The North’s 1.3m eligible voters enjoyed mild weather for polling, and the overall turnout is expected to reach over 50%, slightly down on the last two elections. It would be a smaller drop than had been feared for an election which is being held in isolation this time out.

A financial scandal over the spending of social funds failed to energise politicians or voters in Belfast, which saw turnout figures in the east and south of the city not reach 40% by 9pm. However, reports also suggested a slightly higher turnout in rural areas, as well as in west and north Belfast.

A total of 819 candidates are running for 462 council seats across eleven different council areas, a decrease from the 893 candidates who sought election in 2014.

The Democratic Unionist Party are fielding 172, Sinn Fein 155, the Ulster Unionist Party 117, the SDLP (Social Democratic and Labour Party) 85, and Alliance 84.

Newcomer nationalist/republican party Aontú has 16 candidates in the first electoral test for Peadar Tóibín’s party since he left Sinn Féin last year.
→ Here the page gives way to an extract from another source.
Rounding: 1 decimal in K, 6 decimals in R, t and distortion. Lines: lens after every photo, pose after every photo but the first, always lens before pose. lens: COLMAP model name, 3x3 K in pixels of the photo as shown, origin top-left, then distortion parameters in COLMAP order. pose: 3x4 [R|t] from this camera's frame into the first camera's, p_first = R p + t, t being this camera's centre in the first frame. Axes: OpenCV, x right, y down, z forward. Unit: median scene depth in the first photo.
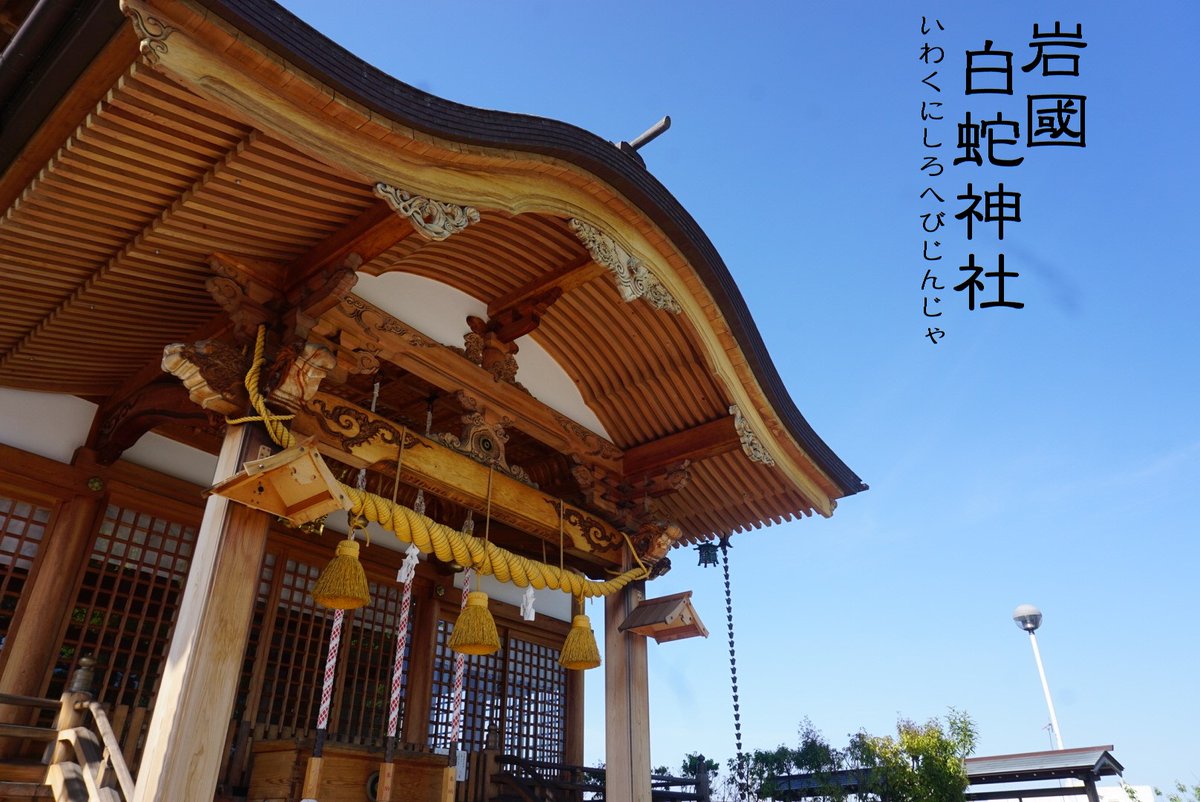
lens RADIAL K [[784.4, 0, 600.0], [0, 784.4, 401.0], [0, 0, 1]] dist [-0.119160, -0.000085]
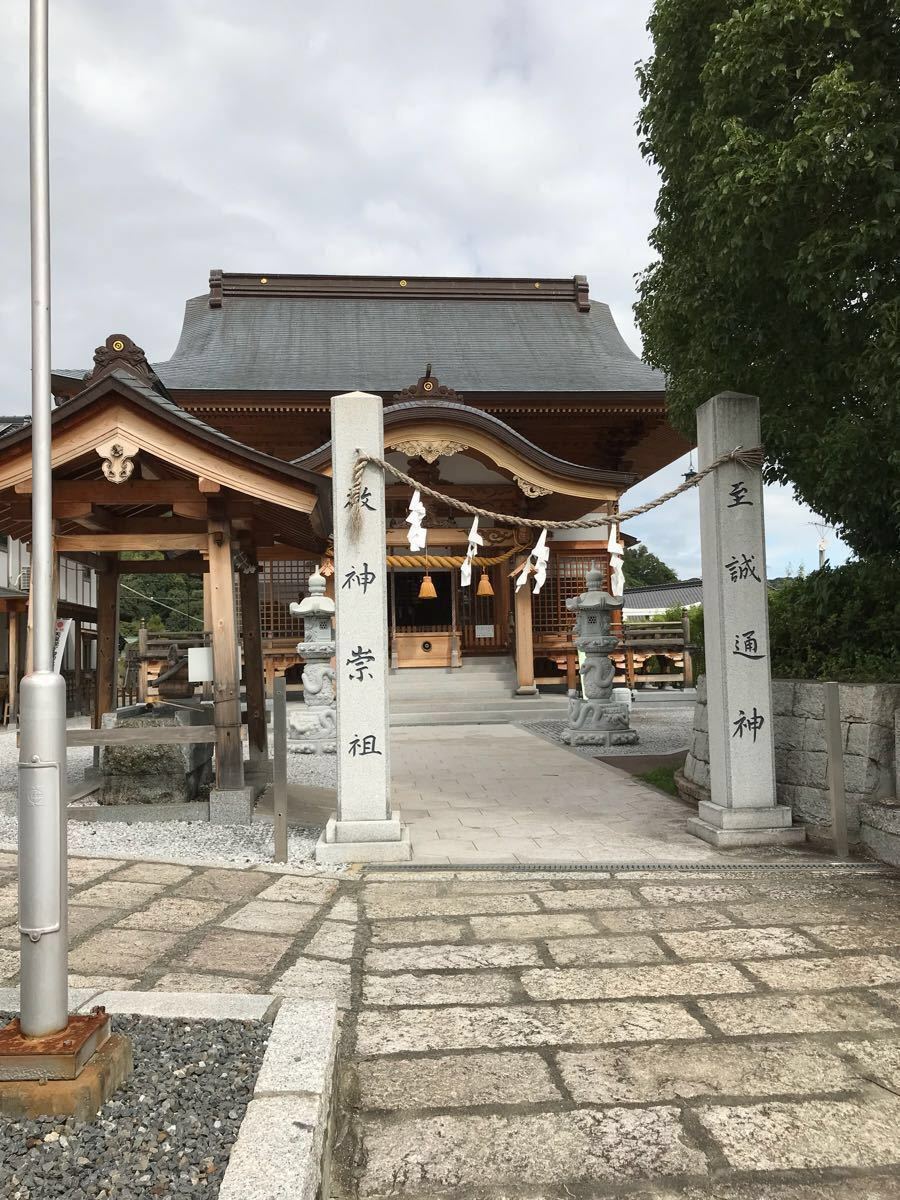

There are also six independent republicans in the running.

An informal ‘exit poll’ by a Belfast-based political scientist claimed to have measured an increase in the vote share for the Alliance Party. It also reported a decline for the SDLP, which is contesting the election for the first time on the heels of its recently announced partnership with the 26-County Fianna Fáil party.

Counting begins at 8am tomorrow and will continue through Saturday. The first results are expected to be announced on Friday afternoon.